Provided passage
════════════════════
I'd be lying if I didn't admit the most effective game tactic I've seen in PF2 is knocking something prone and hitting it with reaction attacks while it stands up. It doesn't matter quite as much who knocks the person down as I've had a monk tripper that did a great job as long as you have a fighter or AoO class able to hit it with AoOs when it stands up.

I can't bring myself to do that every time because it bores me.

And in this Friday's game the monk used Trip and Shove as tactics, so that combat makes a nice example.

The party in Vault of the Onyx Citadel had found a pech village called Stonehome in the vault, a vast cavern on the Elemental Plane of Earth. They were talking with an elderly pech named Squinty Sebrenar when watchmen spotted the shaitan Shaakhib and two iron golems approaching. Sebrenar considered Shaakhib an adversary, so the party hid. However, the rogue/sorcerer magical trickster Sam rolled low and Shaakhib noticed him. Shaakhib did not care about a visitor, because he considered himself the best mercenary in the entire vault, matched only by the best warriors in the newly arrived hobgoblin Ironfang Legion, his current employers.
════════════════════
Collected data
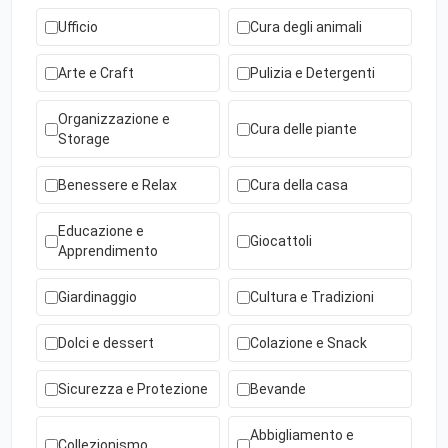
Ufficio
Cura degli animali
Arte e Craft
Pulizia e Detergenti
Organizzazione e
Cura delle piante
Storage
Benessere e Relax
Cura della casa
Educazione e
Giocattoli
Apprendimento
Giardinaggio
Cultura e Tradizioni
Dolci e dessert
Colazione e Snack
Sicurezza e Protezione
Bevande
Abbigliamento e
Collezionismo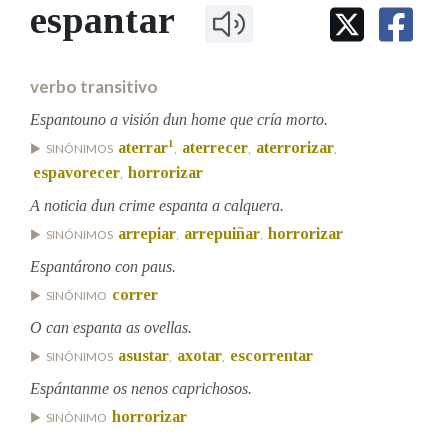
IDENTIDADE CORPORATIVA
espantar
Facebook
Twitter
Youtube
Instagram
Bluesky
BUSCAR NOS LEMAS
FIGURAS HOMENAXEADAS
MARCIAL DEL ADALID
HISTORIA
Comeza por
CASA-MUSEO EMILIA PARDO
verbo transitivo
BAZÁN
60 ANOS DLG
PRIMAVERA DAS LETRAS
Espantouno a visión dun home que cría morto.
Remata por
1
aterrar
aterrecer
aterrorizar
PORTAL DAS PALABRAS
SINÓNIMOS
,
,
,
espavorecer
horrorizar
,
A noticia dun crime espanta a calquera.
Contén
arrepiar
arrepuiñar
horrorizar
SINÓNIMOS
,
,
Espantárono con paus.
correr
SINÓNIMO
BUSCAR NO CONTIDO
O can espanta as ovellas.
Nas definicións
asustar
axotar
escorrentar
SINÓNIMOS
,
,
Espántanme os nenos caprichosos.
horrorizar
SINÓNIMO
Nos exemplos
════════════════════
Activity
Update the game-tactics post by rewriting it from "I can't bring" up to and including "a nice example.", with "bores" changed to "tires".

Response to this exercise
I can't bring myself to do that every time because it tires me.

And in this Friday's game the monk used Trip and Shove as tactics, so that combat makes a nice example.